### Exercise text ###

Italy out of the World Cup? Yes, it could happen again

Italy’s 0-0 tie at Northern Ireland in the group stage finale sentenced it to a playoff. ABC photo

I was in the middle of that mosh pit of humanity in Rome’s Centro Storico back in July. Italians, young and old, male and female, rich and poor, danced and sang in the streets to a chorus of wildly honking car horns passing by on Corso Vittorio Emanuele.

Italy had just won the European Championships. It had knocked off favored England, in London, for its first European title since 1968. Four years after Italy failed to qualify for the World Cup for the first time in 60 years, Italy was back atop Europe. It had all the momentum to be back atop the world at the World Cup in November.

Now it may not even go. Again.

In what would amount to a national lockdown of shame, Italy must survive a four-team playoff over the next week to grab a World Cup berth. This would be like Kansas not qualifying for the NCAA Basketball Tournament, Meryl Streep not getting an Oscar nomination, Beyonce getting stood up on a date.

Except it would happen twice. In a row.

### Given data ###

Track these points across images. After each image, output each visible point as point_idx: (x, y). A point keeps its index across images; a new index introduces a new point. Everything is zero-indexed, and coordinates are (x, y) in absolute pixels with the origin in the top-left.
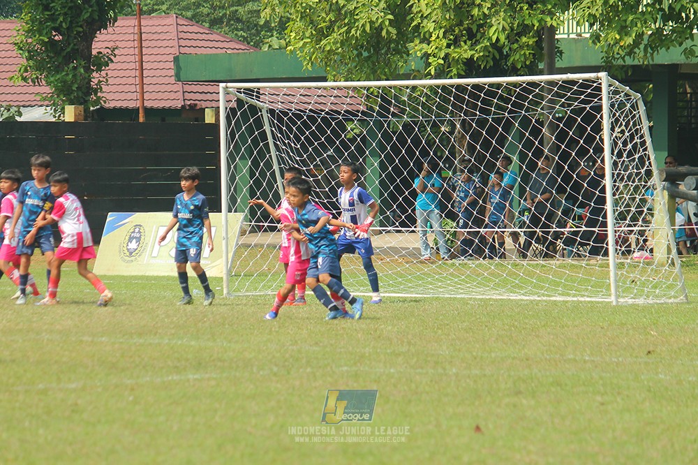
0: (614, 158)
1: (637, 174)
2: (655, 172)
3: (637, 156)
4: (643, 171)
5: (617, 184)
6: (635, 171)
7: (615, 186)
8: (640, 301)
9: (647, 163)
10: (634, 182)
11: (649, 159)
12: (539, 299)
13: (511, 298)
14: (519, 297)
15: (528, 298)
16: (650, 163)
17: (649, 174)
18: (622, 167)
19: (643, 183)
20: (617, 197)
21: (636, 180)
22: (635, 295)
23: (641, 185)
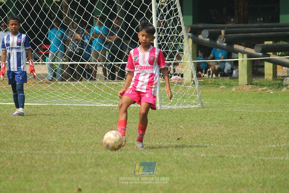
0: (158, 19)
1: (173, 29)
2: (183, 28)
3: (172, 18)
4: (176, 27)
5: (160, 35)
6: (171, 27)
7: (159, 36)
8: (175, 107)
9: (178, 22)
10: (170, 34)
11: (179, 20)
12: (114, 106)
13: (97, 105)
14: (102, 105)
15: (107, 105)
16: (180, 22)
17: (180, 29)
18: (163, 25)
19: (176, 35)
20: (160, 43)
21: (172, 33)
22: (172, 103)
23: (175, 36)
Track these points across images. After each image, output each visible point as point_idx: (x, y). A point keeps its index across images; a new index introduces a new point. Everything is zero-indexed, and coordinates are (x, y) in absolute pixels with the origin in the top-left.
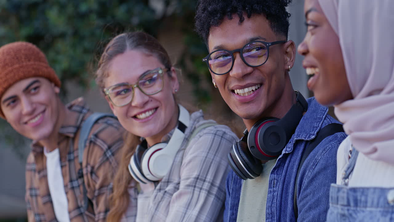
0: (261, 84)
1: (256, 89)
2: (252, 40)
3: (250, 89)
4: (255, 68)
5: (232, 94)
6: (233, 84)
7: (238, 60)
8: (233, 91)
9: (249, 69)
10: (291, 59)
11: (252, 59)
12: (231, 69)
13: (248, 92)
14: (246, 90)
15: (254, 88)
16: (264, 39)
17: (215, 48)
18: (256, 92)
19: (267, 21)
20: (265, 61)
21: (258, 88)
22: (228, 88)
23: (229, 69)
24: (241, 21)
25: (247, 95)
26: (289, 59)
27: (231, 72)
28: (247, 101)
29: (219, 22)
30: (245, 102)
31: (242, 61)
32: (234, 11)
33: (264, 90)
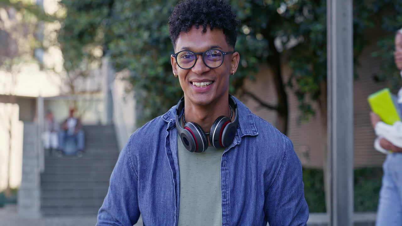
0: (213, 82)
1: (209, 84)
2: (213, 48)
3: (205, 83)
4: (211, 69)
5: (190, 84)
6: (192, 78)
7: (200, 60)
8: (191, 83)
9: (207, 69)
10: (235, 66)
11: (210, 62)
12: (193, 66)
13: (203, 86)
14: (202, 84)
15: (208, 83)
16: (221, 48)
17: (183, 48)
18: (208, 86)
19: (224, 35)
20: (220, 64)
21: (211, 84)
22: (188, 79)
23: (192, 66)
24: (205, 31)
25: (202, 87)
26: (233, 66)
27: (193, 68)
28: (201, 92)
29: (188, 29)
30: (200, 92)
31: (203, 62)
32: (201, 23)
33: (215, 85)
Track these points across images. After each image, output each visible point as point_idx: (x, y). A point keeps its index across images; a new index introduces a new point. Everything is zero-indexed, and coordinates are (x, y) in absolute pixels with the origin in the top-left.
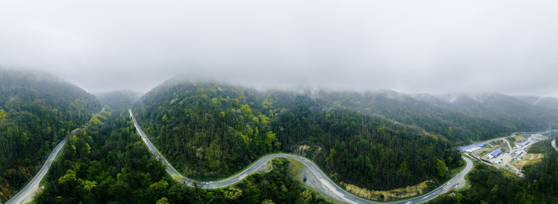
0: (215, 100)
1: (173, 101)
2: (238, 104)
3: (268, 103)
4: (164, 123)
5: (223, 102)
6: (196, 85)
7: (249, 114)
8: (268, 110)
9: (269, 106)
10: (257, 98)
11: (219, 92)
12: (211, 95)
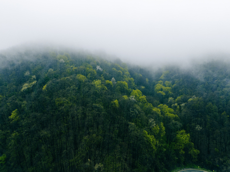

###
### Given data ###

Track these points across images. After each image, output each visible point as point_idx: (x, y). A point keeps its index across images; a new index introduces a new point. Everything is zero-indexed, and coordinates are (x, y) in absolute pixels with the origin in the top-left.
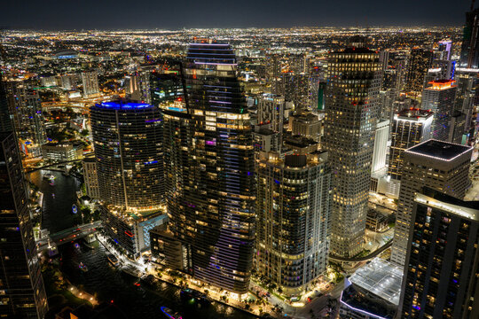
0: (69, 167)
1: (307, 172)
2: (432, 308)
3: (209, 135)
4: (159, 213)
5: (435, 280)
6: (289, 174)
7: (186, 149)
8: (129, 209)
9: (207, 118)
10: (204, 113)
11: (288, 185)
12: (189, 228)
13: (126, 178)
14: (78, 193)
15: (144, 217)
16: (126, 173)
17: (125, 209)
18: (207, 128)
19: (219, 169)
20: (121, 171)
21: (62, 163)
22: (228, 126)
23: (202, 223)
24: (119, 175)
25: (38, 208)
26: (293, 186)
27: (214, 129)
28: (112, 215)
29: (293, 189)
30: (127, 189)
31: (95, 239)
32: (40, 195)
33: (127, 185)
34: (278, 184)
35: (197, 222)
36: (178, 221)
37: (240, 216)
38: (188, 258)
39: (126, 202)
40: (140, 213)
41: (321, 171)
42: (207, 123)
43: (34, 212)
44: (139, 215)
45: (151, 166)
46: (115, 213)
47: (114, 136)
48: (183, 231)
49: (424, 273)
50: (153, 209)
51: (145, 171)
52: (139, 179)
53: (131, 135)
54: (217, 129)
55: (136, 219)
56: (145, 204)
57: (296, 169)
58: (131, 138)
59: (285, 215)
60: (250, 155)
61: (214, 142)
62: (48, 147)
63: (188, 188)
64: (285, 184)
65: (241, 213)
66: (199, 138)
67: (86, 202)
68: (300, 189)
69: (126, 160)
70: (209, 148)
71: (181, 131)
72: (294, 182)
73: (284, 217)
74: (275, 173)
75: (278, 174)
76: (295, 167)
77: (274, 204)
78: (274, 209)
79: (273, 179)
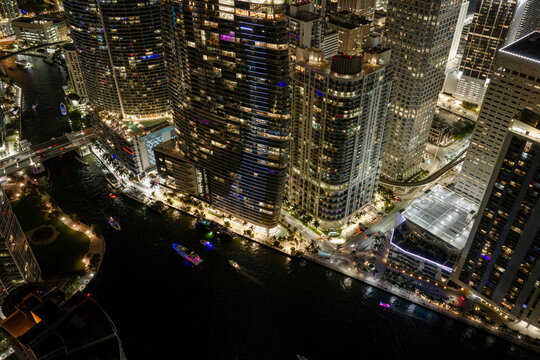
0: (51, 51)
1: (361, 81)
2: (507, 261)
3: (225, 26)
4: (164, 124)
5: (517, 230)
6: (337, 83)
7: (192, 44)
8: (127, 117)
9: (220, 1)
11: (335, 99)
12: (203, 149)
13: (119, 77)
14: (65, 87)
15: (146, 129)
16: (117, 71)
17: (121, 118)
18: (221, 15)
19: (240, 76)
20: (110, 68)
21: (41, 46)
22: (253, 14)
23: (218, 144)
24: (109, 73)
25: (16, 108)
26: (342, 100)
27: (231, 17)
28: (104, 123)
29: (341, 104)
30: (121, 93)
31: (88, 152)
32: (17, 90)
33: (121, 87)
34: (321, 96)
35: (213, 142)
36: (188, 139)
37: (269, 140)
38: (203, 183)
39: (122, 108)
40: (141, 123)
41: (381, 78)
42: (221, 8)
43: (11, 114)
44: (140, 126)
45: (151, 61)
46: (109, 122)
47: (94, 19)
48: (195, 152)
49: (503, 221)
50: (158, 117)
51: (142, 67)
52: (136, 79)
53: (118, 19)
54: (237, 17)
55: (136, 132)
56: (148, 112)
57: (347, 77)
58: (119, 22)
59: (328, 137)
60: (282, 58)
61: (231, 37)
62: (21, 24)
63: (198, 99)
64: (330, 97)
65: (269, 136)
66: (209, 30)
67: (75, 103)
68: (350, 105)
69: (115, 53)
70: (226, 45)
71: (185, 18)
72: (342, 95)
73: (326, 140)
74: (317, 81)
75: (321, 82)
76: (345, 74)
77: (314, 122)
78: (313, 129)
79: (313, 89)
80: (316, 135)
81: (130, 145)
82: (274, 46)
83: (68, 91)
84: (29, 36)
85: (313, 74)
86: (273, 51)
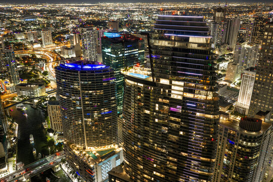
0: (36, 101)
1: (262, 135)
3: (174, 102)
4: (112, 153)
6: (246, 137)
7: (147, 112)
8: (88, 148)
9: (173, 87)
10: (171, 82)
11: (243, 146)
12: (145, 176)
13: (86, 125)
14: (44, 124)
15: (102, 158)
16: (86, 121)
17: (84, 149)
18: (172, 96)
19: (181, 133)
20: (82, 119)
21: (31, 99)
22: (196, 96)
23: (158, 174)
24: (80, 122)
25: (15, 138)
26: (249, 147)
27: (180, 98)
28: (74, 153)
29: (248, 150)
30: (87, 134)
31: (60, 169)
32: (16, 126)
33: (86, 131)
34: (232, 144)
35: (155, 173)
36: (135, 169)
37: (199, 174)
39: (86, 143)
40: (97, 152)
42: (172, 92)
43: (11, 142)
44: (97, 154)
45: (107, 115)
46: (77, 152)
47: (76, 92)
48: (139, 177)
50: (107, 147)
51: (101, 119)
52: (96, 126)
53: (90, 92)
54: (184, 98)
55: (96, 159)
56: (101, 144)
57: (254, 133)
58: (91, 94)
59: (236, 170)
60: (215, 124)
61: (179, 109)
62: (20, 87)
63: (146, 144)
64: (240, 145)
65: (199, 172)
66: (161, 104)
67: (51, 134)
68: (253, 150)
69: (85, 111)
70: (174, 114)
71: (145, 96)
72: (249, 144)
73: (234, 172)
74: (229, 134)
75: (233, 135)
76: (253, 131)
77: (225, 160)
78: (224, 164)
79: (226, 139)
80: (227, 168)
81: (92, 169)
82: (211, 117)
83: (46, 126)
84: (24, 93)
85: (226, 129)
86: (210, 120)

###
### Given data ###

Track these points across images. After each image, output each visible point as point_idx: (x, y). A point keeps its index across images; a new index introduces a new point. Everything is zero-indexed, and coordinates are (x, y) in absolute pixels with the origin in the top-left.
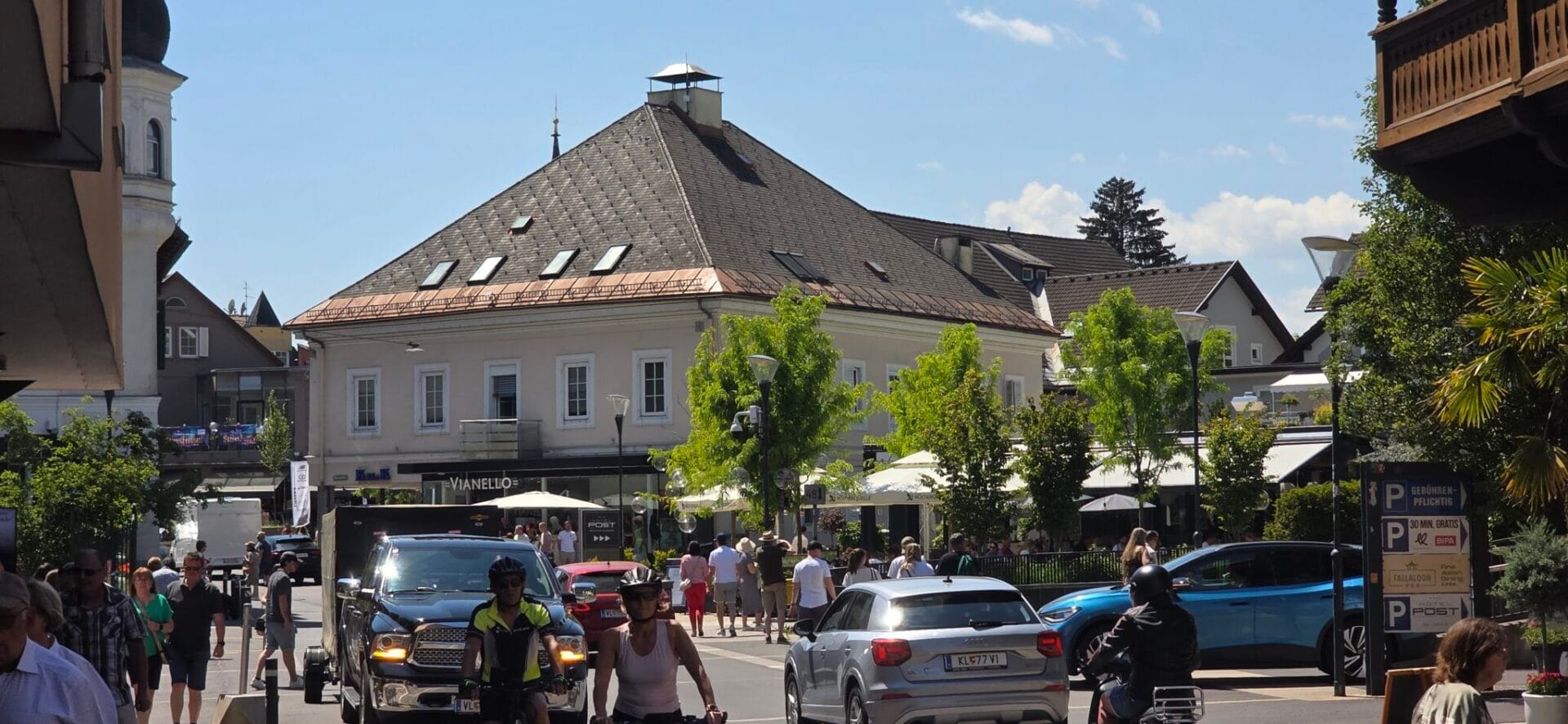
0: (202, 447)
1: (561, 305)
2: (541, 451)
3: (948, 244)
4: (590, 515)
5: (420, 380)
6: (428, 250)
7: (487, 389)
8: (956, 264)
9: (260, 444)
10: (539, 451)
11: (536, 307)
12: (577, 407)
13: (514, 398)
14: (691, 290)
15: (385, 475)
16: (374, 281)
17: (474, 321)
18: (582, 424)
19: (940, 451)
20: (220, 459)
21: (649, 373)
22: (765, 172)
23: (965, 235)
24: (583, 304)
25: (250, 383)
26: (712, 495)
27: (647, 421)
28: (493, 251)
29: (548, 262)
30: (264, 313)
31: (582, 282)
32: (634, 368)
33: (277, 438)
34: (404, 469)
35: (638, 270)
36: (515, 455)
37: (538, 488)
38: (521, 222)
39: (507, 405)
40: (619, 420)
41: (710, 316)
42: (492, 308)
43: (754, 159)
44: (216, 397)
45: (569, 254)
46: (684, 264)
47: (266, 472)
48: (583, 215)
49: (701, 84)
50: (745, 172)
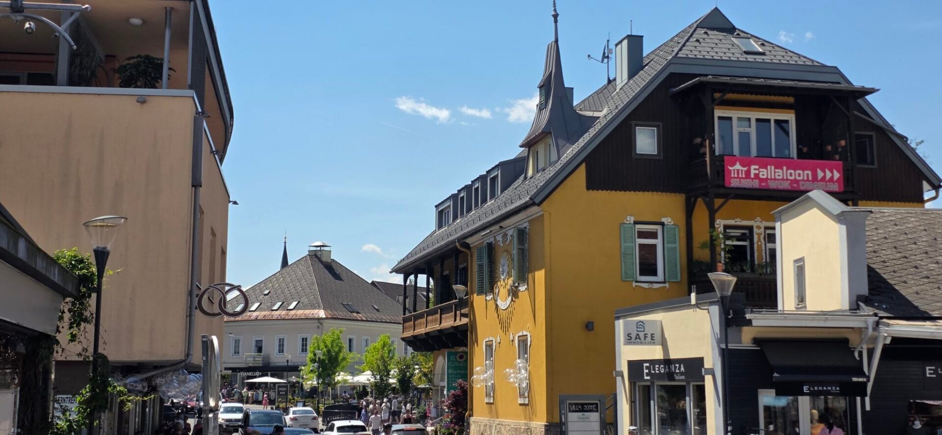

###

### What to do
[a] Answer these questions about the Italy World Cup article, one line each, marked as shown:
(i) What was the score of Italy's group stage finale at Northern Ireland?
(ii) Which team did Italy beat in London to win the European Championships?
(iii) How many teams are in the playoff Italy must survive to reach the World Cup?
[b] Pick up the article about Italy's World Cup qualifying where it stops, and keep writing.

### Task-by-task outputs
[a]
(i) 0-0
(ii) England
(iii) Four

[b]
“It’s impossible to believe,” said Paddy Agnew, a Rome-based correspondent for World Soccer magazine for the last 37 years. “And it’s just hard to believe because this particular Italian team is one of the best Italian teams in the last 30 years.”

Tension that will be thick as a Neapolitan pizza begins Thursday when Italy hosts North Macedonia in Palermo, Sicily. The winner plays on the road against the Turkey-Portugal winner March 29 with the World Cup berth at stake. 

Cristiano Ronaldo’s Portugal must beat visiting Turkey Thursday. Wikipedia photo

Yes, Portugal may not make it, either. That means either Italy or Portugal’s Cristiano Ronaldo, arguably the greatest player in history, will not be at the World Cup in Qatar.

“You were here for the last one,” Agnew told me. “It was national mourning and national despair. This time there will be national mourning and national despair on a sense of incredulity.”

What happened?

How did Italy get to this point? How could it possibly be in this position after a world-record 37-game unbeaten streak? How far has it fallen? 

Really, it wasn’t a total collapse. In Europe’s cutthroat World Cup Qualifying group competition, Italy merely tied its last two games and Switzerland slipped into first for the group’s lone automatic berth.

European qualifying isn’t like CONCACAF where the U.S. must merely finish in the top three of an eight-team group of primarily what are referred to, generously, as “minnows.” The fourth-place finisher can still qualify by beating the Oceanic champion.

In fact, Italy was cruising along to win the group. It had won its first three games 2-0 then put it all together to win the European Championships. But like a shiny Maserati that had driven too far, it ran out of gas.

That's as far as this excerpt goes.